Once a year there was a dance in one of the boarding houses to which girls were invited. Some of
the girls were friends and relatives of local boys. That afternoon a few of us had gone on a run. It
was summer and the ten mile run had been fantastic. With daylight lasting to about 9pm the
dying of the light is a slow exquisite sensation. I put on a shirt and some naf ( ah- what did I
know?) jacket thing I’d recently bought in the town for the occasion. I was in my sixteenth year.
--------------------------------------------------
**DIRECTIONS**
For each statement, say yes or no to whether it agrees with the passage about the boarding-house dance, and quote the deciding words: (a) The run that afternoon covered ten miles. (b) The dance took place in winter. (c) The jacket was bought in the town for the occasion. Rely on the passage about the boarding-house dance and nothing else.

**THE DATA**
--------------------------------------------------
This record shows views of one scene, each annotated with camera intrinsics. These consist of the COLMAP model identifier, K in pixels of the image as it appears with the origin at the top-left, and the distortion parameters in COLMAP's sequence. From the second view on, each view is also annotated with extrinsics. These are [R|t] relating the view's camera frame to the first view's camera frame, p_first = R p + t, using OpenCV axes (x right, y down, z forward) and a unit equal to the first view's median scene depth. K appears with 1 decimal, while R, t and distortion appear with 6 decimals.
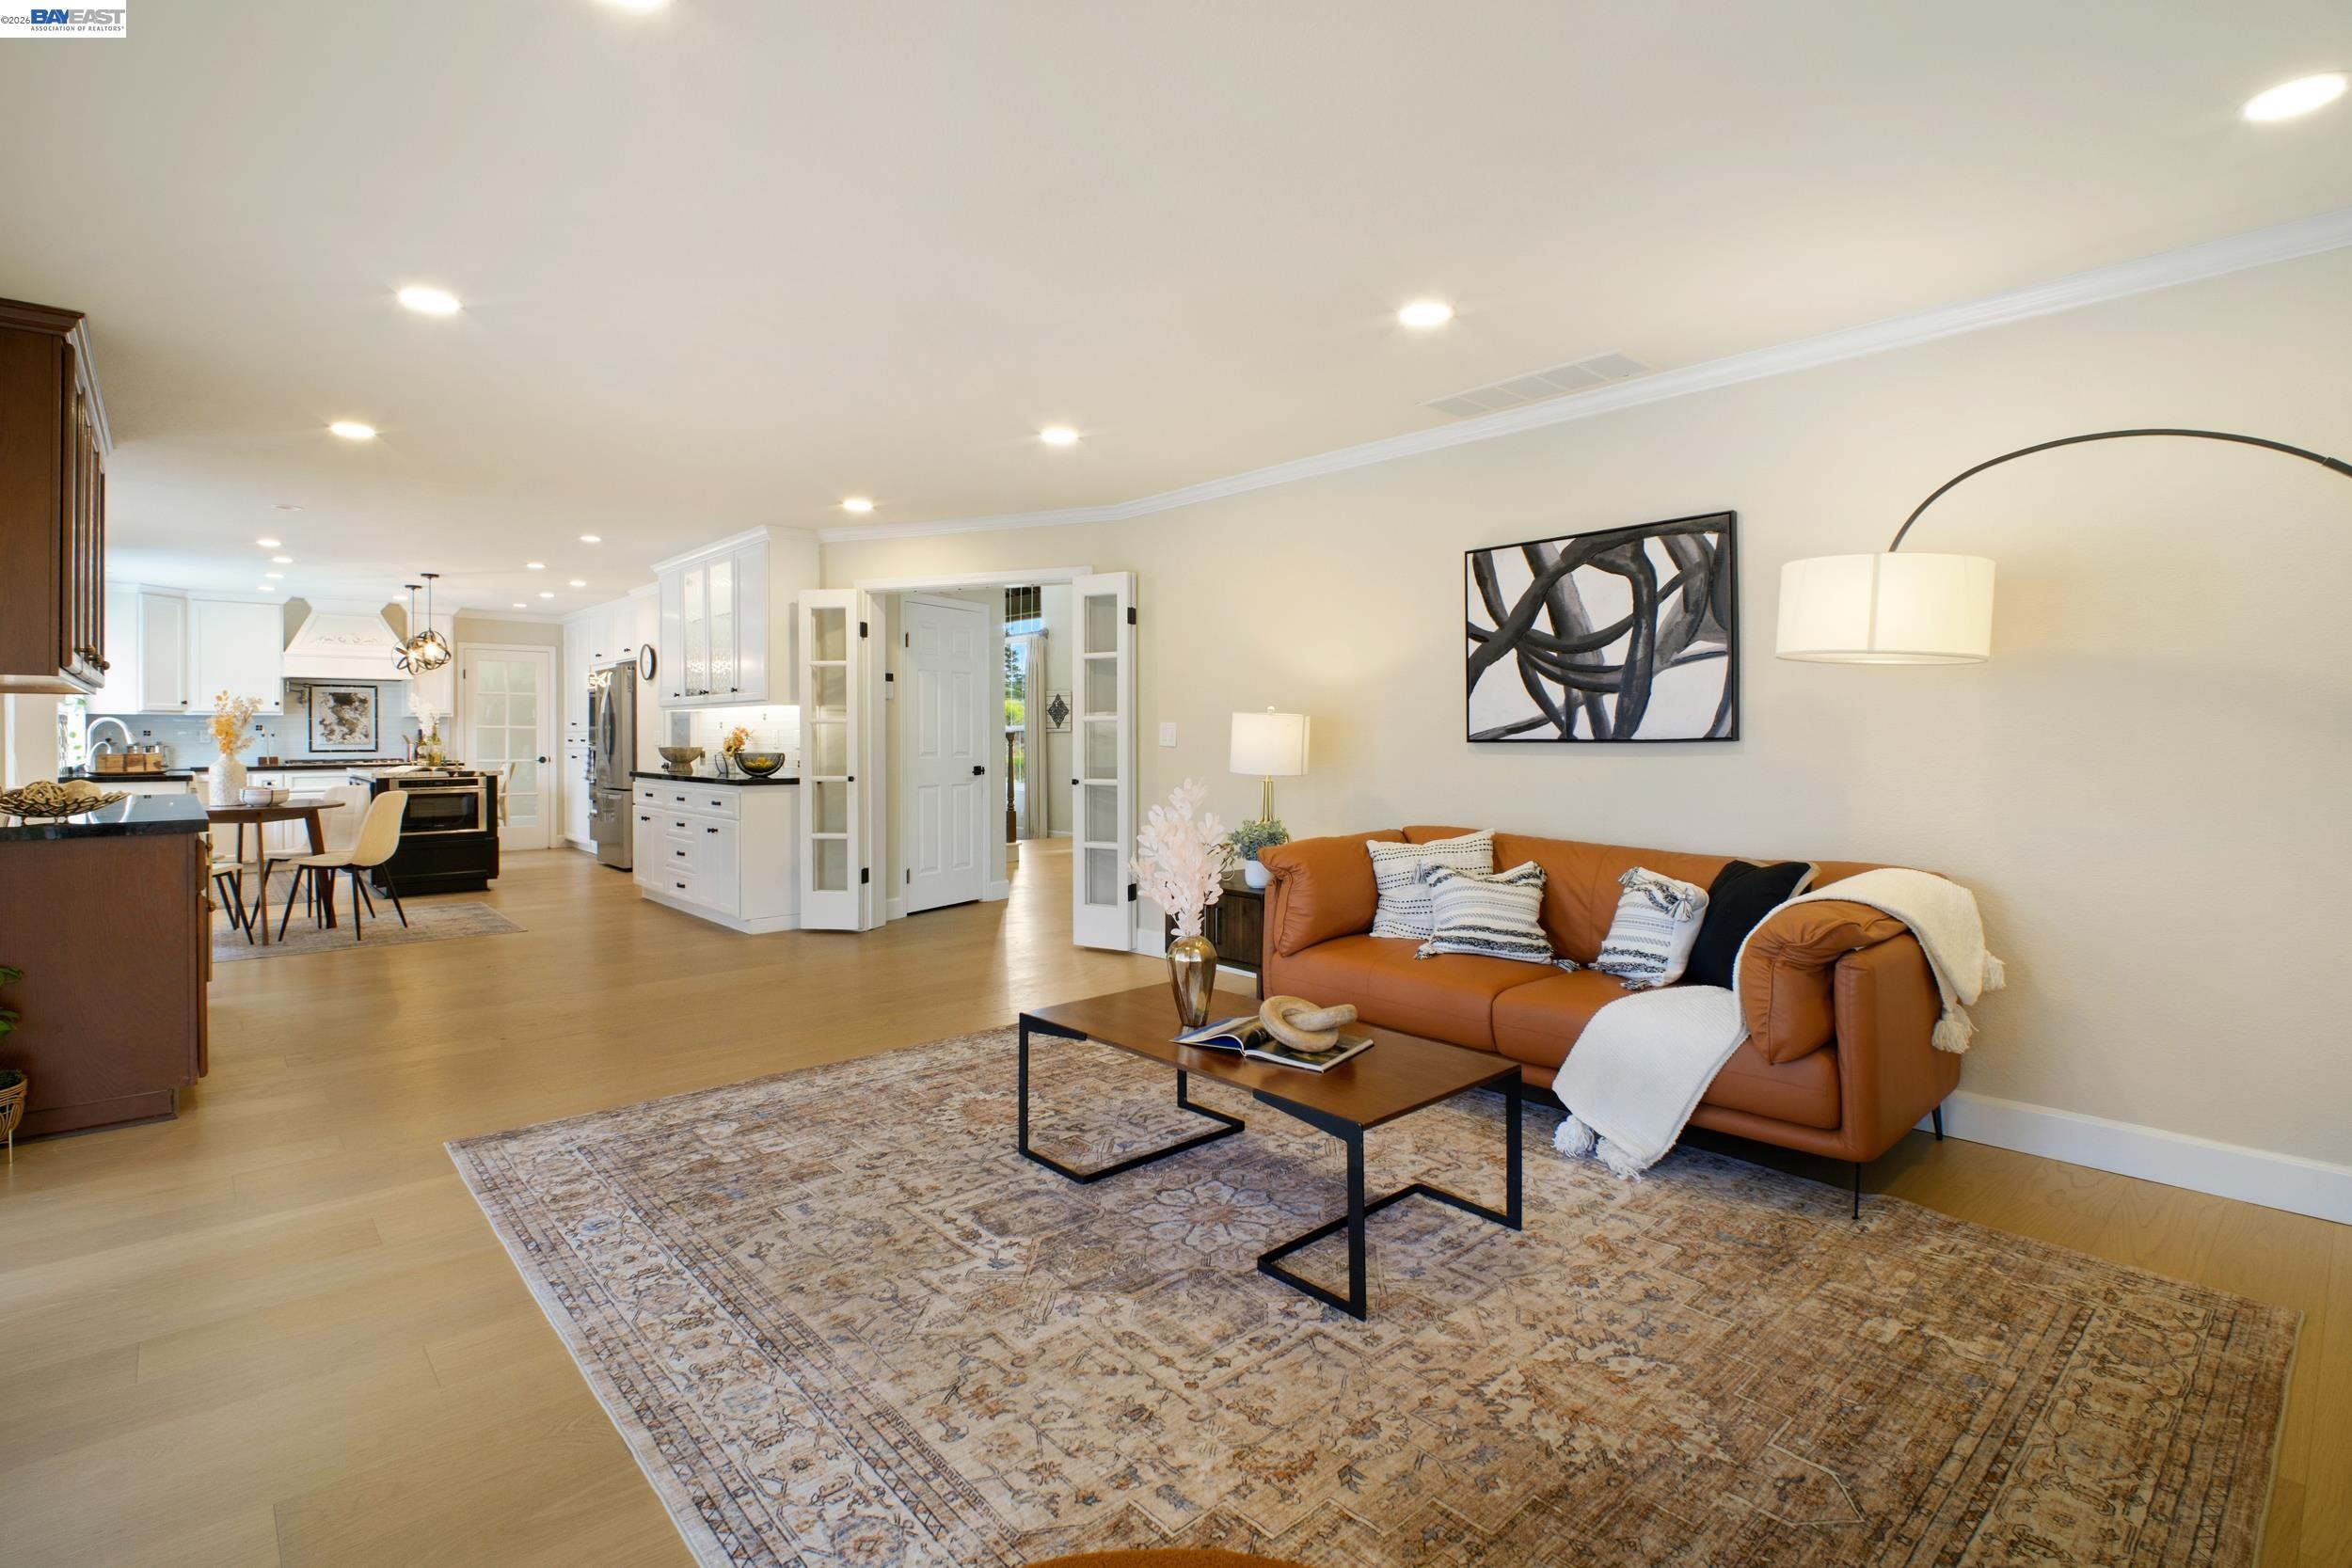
lens RADIAL K [[1073.4, 0, 1127.4], [0, 1073.4, 729.0], [0, 0, 1]] dist [-0.003665, -0.003661]
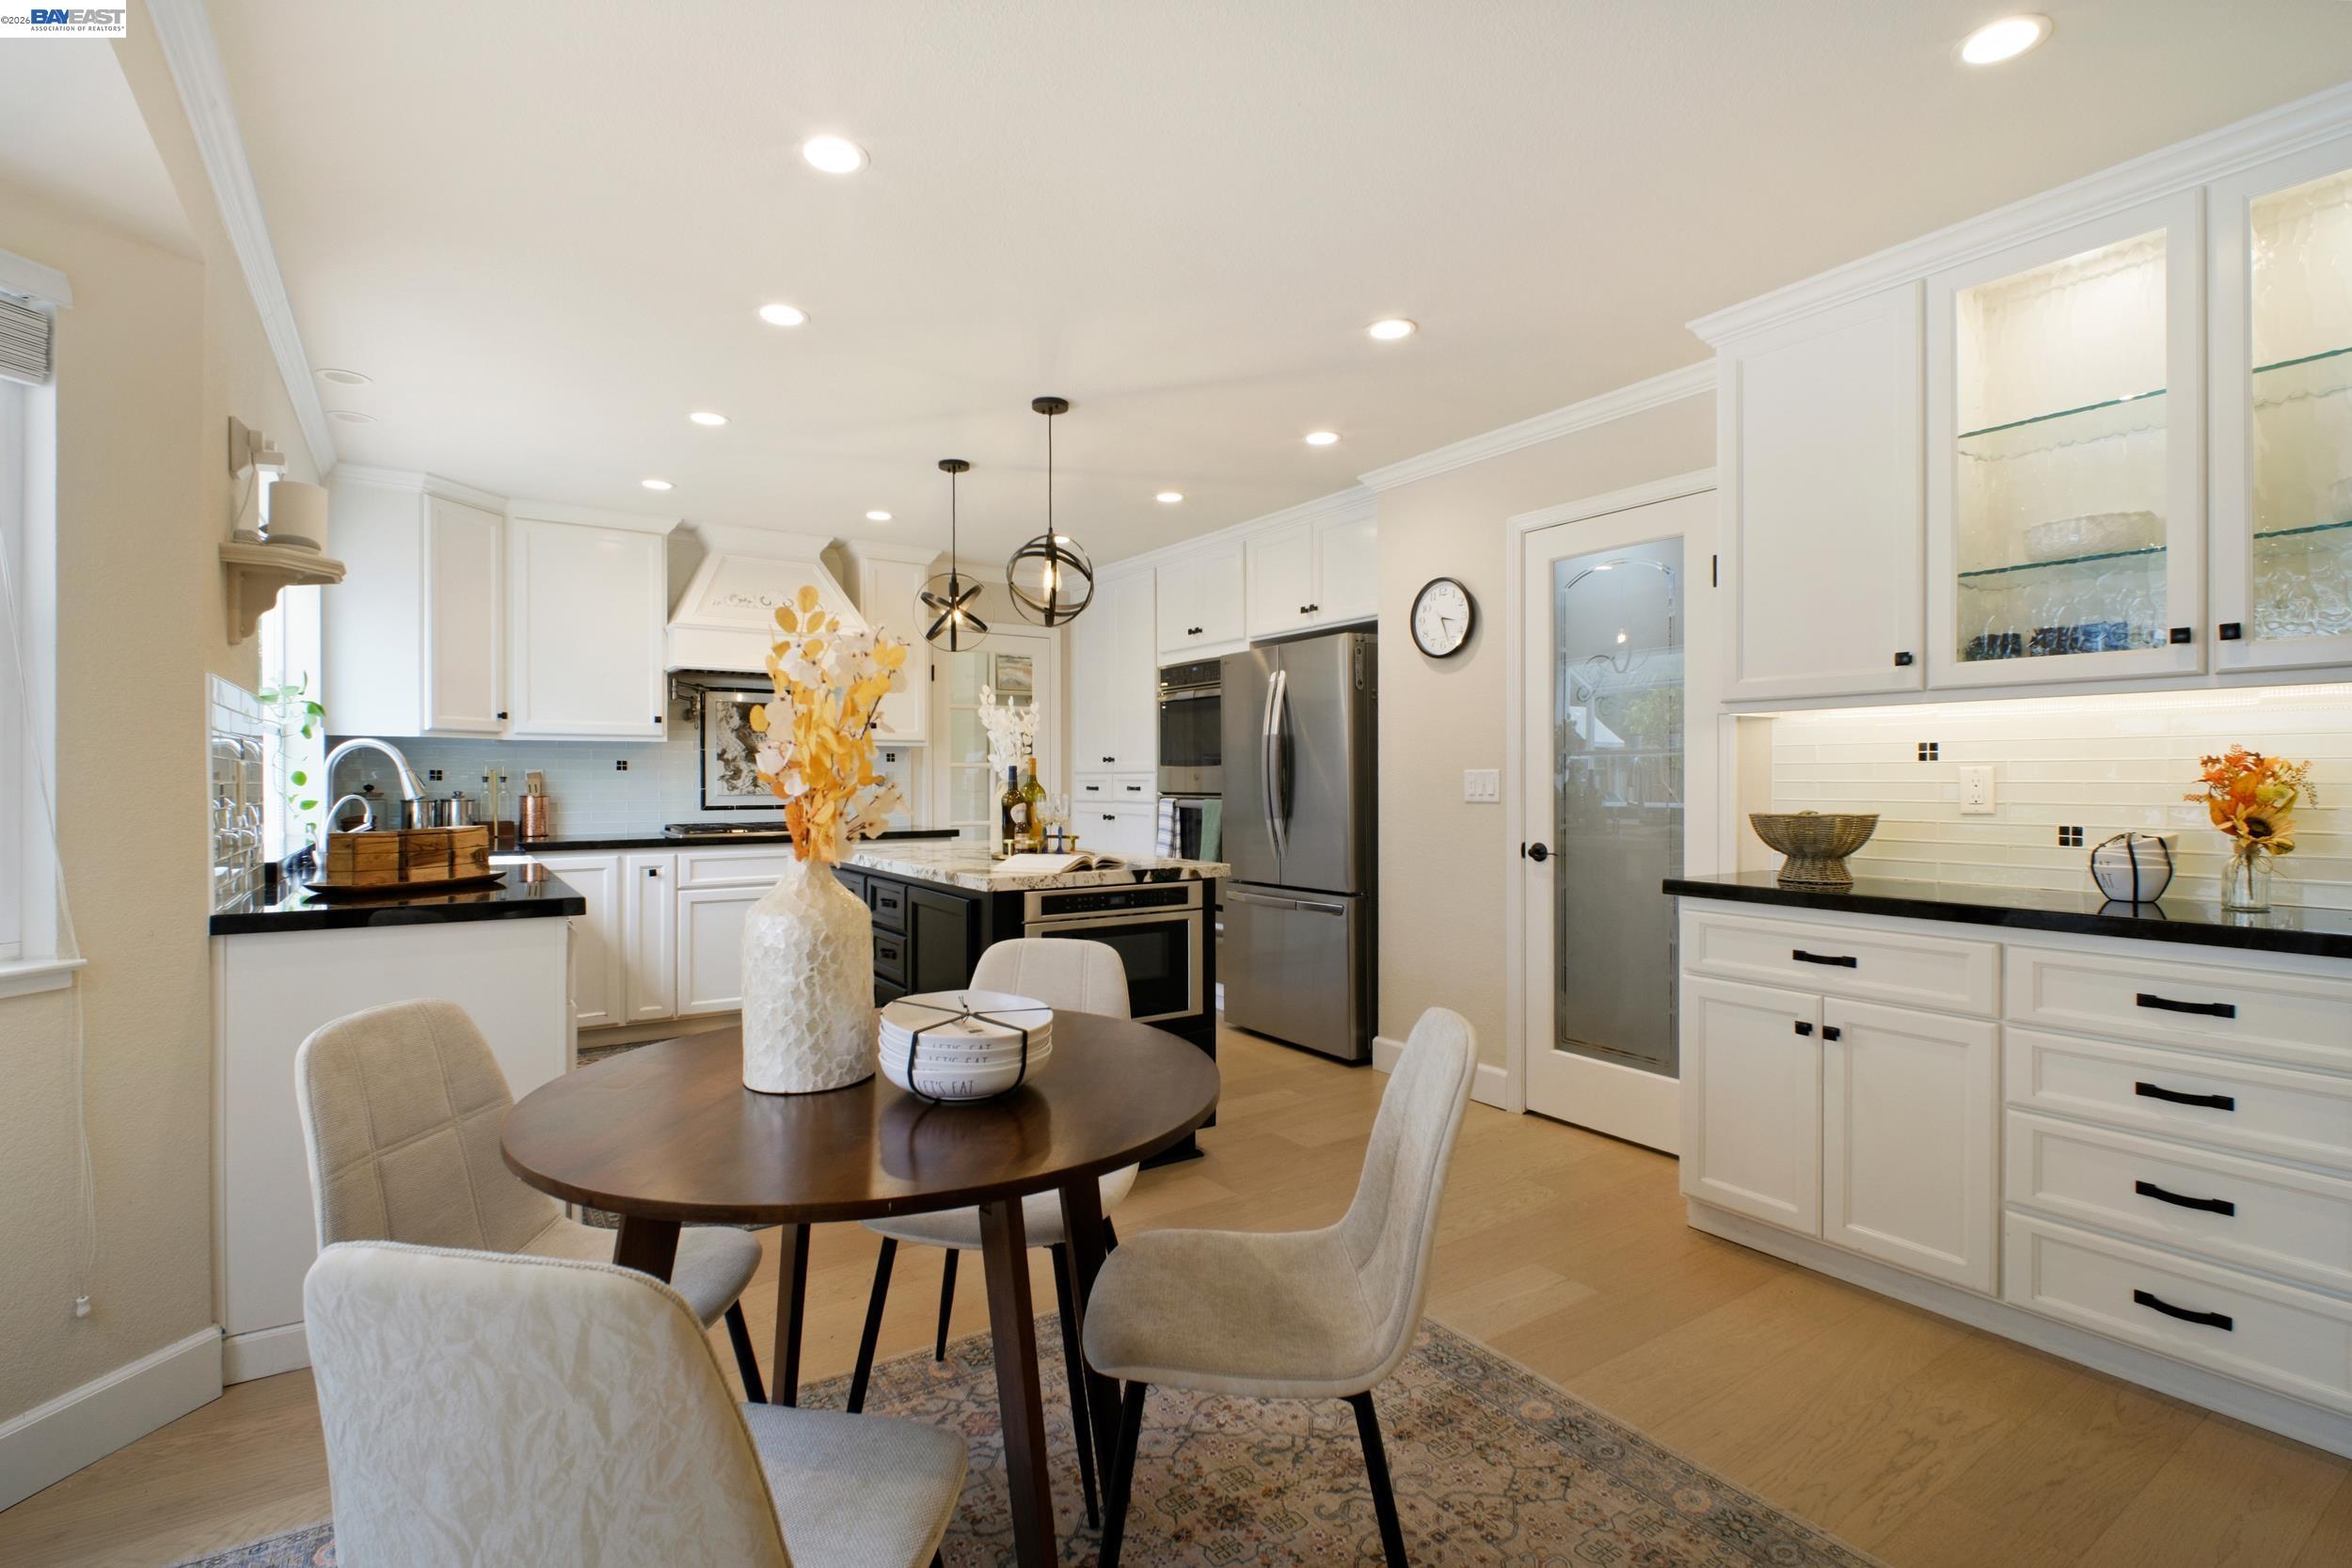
lens RADIAL K [[1073.4, 0, 1173.9], [0, 1073.4, 779.6], [0, 0, 1]] dist [-0.003665, -0.003661]
pose [[0.992076, 0.000982, -0.125633, -0.536736], [-0.000199, 0.999980, 0.006243, 0.003004], [0.125637, -0.006169, 0.992057, 0.569555]]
--------------------------------------------------
**ANSWER TO THIS TASK**
(a) Yes: "the ten mile run had been fantastic"
(b) No: "It was summer"
(c) Yes: "recently bought in the town for the occasion"